O que fazer:
1. No trecho sobre as eleições em Macau, que facto aponta Éric Sautedé como indicador evidente de que o sistema está viciado?
2. Com base no trecho sobre as eleições em Macau, explique por que António Katchi defende que é mais relevante o que se passa fora da Assembleia.
3. Reescreva de forma mais breve o parágrafo do trecho sobre as eleições em Macau que começa por "António Katchi concorda", mantendo os factos principais.

Trecho do documento:
+ + +
Domingo podia ser um dia de mudanças não fosse o sistema “pouco democrático”. “Se pensarmos bem, a ausência total de sondagens antes das eleições é um indicador evidente de como o sistema está viciado”, defende Éric Sautedé.

Para o comentador político a “Assembleia terá sempre um papel minoritário”, já que em Macau vigora um sistema “em que tudo ou quase tudo está nas mãos do Chefe do Executivo”.

António Katchi concorda que a Assembleia tem uma posição “bastante subalterna” e, por isso, defende que é mais relevante o que se passa fora dela. “São muito mais importantes para o progresso social e para o próprio desenvolvimento político e económico, a luta de classes e a mobilização das massas fora da Assembleia do que as caras e as próprias cores políticas no hemiciclo”, defende.
+ + +
Material fornecido:
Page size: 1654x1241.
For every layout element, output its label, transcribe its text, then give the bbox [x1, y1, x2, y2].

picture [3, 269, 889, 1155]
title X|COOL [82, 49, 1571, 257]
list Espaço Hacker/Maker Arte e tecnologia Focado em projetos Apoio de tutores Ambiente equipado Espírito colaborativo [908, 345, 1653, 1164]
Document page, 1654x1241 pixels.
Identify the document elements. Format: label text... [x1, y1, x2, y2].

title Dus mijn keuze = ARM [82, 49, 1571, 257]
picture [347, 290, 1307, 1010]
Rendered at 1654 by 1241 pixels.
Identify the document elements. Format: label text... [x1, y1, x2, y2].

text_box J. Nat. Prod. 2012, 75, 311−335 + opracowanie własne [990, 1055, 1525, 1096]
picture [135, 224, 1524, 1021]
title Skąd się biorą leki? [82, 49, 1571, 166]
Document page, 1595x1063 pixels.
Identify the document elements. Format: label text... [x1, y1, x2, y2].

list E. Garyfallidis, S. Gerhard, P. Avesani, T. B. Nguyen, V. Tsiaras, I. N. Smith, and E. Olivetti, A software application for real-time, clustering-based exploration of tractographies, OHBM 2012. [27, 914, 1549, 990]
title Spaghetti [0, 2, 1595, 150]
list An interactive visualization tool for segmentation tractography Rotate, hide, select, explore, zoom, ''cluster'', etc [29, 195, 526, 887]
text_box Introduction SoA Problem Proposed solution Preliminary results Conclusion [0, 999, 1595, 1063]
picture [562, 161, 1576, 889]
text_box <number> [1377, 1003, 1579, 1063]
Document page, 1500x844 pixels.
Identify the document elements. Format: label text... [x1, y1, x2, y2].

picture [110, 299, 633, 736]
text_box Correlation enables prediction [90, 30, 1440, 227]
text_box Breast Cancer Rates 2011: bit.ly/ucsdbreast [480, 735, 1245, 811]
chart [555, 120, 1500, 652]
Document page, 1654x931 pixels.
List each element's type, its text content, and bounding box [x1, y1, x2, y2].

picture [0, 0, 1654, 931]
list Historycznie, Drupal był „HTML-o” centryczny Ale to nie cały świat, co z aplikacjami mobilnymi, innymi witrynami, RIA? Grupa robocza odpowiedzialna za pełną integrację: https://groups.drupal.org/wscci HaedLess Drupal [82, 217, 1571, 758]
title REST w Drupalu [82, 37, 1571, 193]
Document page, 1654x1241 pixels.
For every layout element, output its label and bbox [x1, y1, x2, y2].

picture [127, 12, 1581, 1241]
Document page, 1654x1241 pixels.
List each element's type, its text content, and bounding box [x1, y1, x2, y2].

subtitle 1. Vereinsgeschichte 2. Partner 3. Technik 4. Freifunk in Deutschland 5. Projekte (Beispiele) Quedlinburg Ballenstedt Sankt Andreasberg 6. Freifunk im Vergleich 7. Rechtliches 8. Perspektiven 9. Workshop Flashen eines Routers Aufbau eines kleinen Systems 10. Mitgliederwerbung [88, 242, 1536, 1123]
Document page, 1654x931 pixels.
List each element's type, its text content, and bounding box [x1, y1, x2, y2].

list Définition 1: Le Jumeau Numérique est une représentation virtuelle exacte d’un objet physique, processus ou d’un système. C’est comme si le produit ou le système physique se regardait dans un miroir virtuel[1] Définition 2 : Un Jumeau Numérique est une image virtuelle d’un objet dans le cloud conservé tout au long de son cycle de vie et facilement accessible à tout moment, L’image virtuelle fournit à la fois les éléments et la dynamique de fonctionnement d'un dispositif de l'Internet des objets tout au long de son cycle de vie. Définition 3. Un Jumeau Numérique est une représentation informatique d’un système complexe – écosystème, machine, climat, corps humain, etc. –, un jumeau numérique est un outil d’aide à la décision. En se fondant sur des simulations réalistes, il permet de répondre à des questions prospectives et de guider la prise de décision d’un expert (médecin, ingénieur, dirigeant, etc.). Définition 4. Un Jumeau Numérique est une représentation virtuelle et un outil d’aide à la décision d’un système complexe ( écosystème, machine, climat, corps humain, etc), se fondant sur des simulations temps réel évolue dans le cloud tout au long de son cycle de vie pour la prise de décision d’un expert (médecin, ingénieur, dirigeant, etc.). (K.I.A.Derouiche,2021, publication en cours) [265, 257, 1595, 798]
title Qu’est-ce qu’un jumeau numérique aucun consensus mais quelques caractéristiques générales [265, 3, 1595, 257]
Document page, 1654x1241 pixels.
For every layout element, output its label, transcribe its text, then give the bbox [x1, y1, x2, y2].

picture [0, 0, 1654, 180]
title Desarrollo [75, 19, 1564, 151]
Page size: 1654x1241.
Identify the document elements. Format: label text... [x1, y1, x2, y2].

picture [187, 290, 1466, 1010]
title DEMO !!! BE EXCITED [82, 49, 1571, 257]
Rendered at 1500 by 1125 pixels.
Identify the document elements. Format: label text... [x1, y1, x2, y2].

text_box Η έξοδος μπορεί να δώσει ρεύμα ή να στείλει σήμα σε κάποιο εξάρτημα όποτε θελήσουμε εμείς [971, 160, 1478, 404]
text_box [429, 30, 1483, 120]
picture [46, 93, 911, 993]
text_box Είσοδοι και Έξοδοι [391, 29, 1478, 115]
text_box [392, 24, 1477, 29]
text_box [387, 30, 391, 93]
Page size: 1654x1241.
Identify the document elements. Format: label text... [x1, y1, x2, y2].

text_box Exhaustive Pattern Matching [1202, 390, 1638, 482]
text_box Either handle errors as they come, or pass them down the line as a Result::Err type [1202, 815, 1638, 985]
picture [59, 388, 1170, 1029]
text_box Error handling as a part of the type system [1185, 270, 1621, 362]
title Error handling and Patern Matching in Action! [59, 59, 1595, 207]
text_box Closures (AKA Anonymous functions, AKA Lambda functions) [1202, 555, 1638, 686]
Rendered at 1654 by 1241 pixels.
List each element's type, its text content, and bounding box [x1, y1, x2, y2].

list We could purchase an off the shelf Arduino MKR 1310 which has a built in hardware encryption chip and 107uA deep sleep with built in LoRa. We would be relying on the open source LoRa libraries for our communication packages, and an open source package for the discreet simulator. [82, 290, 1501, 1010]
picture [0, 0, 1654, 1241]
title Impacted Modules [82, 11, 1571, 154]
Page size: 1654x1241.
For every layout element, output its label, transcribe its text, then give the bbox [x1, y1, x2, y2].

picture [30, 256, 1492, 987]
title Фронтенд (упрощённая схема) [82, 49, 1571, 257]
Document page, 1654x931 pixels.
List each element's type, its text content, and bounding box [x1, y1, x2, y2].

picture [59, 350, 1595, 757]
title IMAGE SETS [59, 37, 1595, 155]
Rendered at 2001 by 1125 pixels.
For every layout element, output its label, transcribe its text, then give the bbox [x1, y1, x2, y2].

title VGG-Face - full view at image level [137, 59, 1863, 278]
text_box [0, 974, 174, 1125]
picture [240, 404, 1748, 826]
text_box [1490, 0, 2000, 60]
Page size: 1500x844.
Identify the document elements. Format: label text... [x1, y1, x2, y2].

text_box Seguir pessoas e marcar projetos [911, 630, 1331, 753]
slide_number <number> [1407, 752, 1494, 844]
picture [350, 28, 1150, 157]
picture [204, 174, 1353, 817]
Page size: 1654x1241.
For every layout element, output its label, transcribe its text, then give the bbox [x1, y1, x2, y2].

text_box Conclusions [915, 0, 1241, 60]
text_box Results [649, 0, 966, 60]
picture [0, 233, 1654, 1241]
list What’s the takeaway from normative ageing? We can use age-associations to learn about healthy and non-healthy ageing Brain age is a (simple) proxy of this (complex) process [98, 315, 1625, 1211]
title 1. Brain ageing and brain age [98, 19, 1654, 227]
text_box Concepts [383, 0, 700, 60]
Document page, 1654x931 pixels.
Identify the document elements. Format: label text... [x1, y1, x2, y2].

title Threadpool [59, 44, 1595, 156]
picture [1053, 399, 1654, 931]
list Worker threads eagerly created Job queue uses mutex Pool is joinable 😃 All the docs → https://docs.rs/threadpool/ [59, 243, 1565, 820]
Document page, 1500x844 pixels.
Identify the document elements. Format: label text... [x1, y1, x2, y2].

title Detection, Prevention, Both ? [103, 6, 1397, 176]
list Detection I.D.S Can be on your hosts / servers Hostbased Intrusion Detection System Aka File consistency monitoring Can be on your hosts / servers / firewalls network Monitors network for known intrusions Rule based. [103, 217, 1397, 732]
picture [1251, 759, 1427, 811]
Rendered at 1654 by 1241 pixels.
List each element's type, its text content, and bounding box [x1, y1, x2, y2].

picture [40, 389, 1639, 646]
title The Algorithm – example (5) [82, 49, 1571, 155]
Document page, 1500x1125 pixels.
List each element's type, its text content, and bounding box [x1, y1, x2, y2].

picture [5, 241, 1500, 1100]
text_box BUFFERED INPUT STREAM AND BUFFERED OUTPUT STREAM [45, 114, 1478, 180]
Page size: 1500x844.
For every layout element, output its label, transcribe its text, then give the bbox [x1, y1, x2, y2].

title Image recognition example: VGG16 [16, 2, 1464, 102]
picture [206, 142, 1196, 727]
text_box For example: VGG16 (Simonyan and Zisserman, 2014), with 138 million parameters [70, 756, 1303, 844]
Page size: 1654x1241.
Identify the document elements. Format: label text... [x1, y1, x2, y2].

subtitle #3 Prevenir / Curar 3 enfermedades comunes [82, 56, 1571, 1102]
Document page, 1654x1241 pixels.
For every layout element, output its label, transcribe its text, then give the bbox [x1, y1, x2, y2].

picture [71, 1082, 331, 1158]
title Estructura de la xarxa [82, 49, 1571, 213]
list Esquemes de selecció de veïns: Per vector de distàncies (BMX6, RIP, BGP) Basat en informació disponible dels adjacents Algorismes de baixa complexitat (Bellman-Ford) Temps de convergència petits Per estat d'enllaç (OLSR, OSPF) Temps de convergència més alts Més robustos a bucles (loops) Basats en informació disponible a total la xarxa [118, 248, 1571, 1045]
+ + +
Respostas às tarefas:
1. A ausência total de sondagens antes das eleições.

2. Katchi considera que a Assembleia tem uma posição "bastante subalterna". Por isso, entende que a luta de classes e a mobilização das massas fora dela pesam mais para o progresso social e para o desenvolvimento político e económico do que as caras e as cores políticas no hemiciclo.

3. António Katchi vê a Assembleia como bastante subalterna e, por isso, dá mais importância ao que acontece fora dela. Para o progresso social e o desenvolvimento político e económico, a luta de classes e a mobilização das massas contam mais do que as caras e as cores políticas no hemiciclo.